A care home on Skye where ten residents died from coronavirus has held onto its licence but warned to improve the service.
A court has told the home’s operator that it has a fortnight to bring in the improvements.
The warning comes after a visit by the Care Inspectorate last month unearthed “serious and significant concerns” about quality of care at Home Farm in Portree.
Ten residents have died from the virus with 20 others and 29 staff also testing positive.
The Care Inspectorate took legal action to suspend the licence and NHS Highland stepped in to ensure improvements were made.
Inspectors have noted “some improvement” and will continue to monitor progress.
Bereaved and worried relatives said basic information had been lacking.

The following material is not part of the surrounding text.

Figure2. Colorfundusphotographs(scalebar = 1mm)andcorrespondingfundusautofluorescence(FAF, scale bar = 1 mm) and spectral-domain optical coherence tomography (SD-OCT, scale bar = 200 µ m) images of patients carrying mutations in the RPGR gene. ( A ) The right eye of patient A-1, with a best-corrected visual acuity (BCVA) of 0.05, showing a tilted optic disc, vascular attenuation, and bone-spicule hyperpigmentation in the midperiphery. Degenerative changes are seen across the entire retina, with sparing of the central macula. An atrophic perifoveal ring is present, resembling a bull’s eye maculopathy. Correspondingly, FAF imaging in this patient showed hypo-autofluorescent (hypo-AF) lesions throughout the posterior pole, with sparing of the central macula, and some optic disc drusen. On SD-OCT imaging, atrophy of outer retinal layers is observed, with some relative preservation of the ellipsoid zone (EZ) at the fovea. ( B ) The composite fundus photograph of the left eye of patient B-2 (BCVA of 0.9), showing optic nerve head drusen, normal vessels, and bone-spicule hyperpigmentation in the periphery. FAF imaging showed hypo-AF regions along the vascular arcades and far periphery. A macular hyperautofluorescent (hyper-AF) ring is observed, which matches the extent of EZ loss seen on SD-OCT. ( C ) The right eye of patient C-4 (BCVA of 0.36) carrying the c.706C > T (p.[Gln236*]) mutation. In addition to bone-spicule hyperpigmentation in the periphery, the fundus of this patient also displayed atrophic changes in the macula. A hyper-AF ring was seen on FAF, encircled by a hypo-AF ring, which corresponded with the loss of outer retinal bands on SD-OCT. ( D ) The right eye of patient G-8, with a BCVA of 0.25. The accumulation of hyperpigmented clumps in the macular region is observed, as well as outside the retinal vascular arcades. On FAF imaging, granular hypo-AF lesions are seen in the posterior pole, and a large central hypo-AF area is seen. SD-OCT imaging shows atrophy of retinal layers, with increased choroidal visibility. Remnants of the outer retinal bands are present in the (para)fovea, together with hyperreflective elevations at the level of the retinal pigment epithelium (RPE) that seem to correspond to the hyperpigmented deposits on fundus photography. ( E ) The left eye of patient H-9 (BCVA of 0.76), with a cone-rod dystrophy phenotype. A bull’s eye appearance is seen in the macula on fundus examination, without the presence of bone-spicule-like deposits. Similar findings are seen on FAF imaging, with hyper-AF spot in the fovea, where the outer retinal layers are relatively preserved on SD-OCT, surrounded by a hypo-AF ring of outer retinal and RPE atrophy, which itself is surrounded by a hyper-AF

John Gordon, whose father John Angus succumbed to Covid-19 at the care home, said: “They still have no clarity as to what is going on.
“No one has seen any of the reports from the Care Inspectorate or have had up-to-date information, which is causing great alarm.
“Today’s ruling is surprising because there’s no positive outcome and people are again left in limbo.”
NHS Highland and Highland Council board said it would continue to work with the home’s management company HC-One.
Fay Thomson, whose sister Meg Cameron is a resident at the home and showed symptoms of the virus, said: “I’ve lost complete trust because the people that have come in from HC-One in the last four weeks to manage the home, I don’t think, have been sincere and straightforward and open about what’s actually happening there.
“And where there’s a lack of transparency, very quickly a lack of trust follows – especially with everything that’s gone on before.”
HC-One said it was pleased with the court decision.
A spokesperson said the court “recognises significant positive progress” and that it was committed to a “consistently high quality service.”
It will learn on June 24 if it will keep its licence.